APRA sets out tougher stance on culture risks
The Australian Prudential Regulation Authority (APRA) has put financial services firms on notice with its plans for scaling up a tougher approach towards governance, culture, remuneration and accountability.
The more intensive focus outlined in an information paper released last week responds to Hayne royal commission recommendations and will mean more transparent scrutiny of companies and a greater likelihood the regulator will intervene more forcefully when necessary.
“Australia’s banks, insurers and superannuation licensees are financially sound and resilient, but a strong balance sheet alone is not enough for institutions to remain in good prudential health,” APRA Deputy Chairman John Lonsdale said.

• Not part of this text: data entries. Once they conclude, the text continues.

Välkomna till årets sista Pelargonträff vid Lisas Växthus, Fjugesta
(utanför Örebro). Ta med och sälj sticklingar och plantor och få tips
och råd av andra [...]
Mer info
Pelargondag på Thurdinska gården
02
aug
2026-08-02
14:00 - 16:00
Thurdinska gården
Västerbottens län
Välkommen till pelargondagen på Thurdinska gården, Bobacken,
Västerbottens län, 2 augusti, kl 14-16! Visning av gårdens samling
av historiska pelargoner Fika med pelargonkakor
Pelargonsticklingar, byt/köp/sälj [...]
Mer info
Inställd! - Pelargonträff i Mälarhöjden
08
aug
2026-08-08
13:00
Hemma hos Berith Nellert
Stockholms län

Remediation costs relating to issues identified in the royal commission have cost institutions more than $7 billion to date and are likely to rise as further new and historical issues come to light, the regulator estimates.

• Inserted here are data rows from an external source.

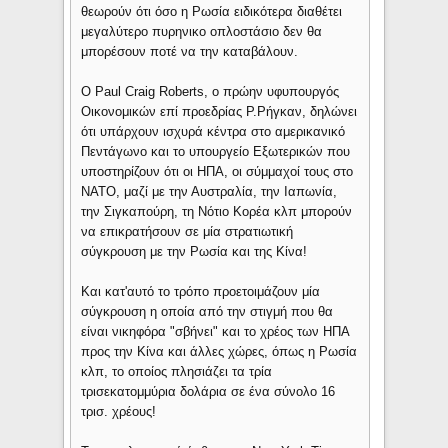
θεωρούν ότι όσο η Ρωσία ειδικότερα διαθέτει
μεγαλύτερο πυρηνικο οπλοστάσιο δεν θα
μπορέσουν ποτέ να την καταβάλουν.
Ο Paul Craig Roberts, ο πρώην υφυπουργός
Οικονομικών επί προεδρίας Ρ.Ρήγκαν, δηλώνει
ότι υπάρχουν ισχυρά κέντρα στο αμερικανικό
Πεντάγωνο και το υπουργείο Εξωτερικών που
υποστηρίζουν ότι οι ΗΠΑ, οι σύμμαχοί τους στο
ΝΑΤΟ, μαζί με την Αυστραλία, την Ιαπωνία,
την Σιγκαπούρη, τη Νότιο Κορέα κλπ μπορούν
να επικρατήσουν σε μία στρατιωτική
σύγκρουση με την Ρωσία και της Κίνα!
Και κατ'αυτό το τρόπο προετοιμάζουν μία
σύγκρουση η οποία από την στιγμή που θα
είναι νικηφόρα "σβήνει" και το χρέος των ΗΠΑ
προς την Κίνα και άλλες χώρες, όπως η Ρωσία
κλπ, το οποίος πλησιάζει τα τρία
τρισεκατομμύρια δολάρια σε ένα σύνολο 16
τρισ. χρέους!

“Although governance, culture remuneration and accountability are often termed ‘non-financial risks’, a failure to address weaknesses in these areas can cause major financial losses through reputation damage, fines and expensive remediation programs,” Mr Lonsdale said.
APRA says it is strengthening prudential requirements, will incorporate wider use of company self-assessments and will work closely with the Australian Securities and Investments Commission.
Results and findings from various assessments, thematic reviews and APRA “deep-dives” will also be published to the extent possible.
“We believe that using transparency to increase scrutiny and accountability will help ensure GCRA is a higher priority for boards and management and make it more likely they will act to identify and address weaknesses at an early stage,” Mr Lonsdale said.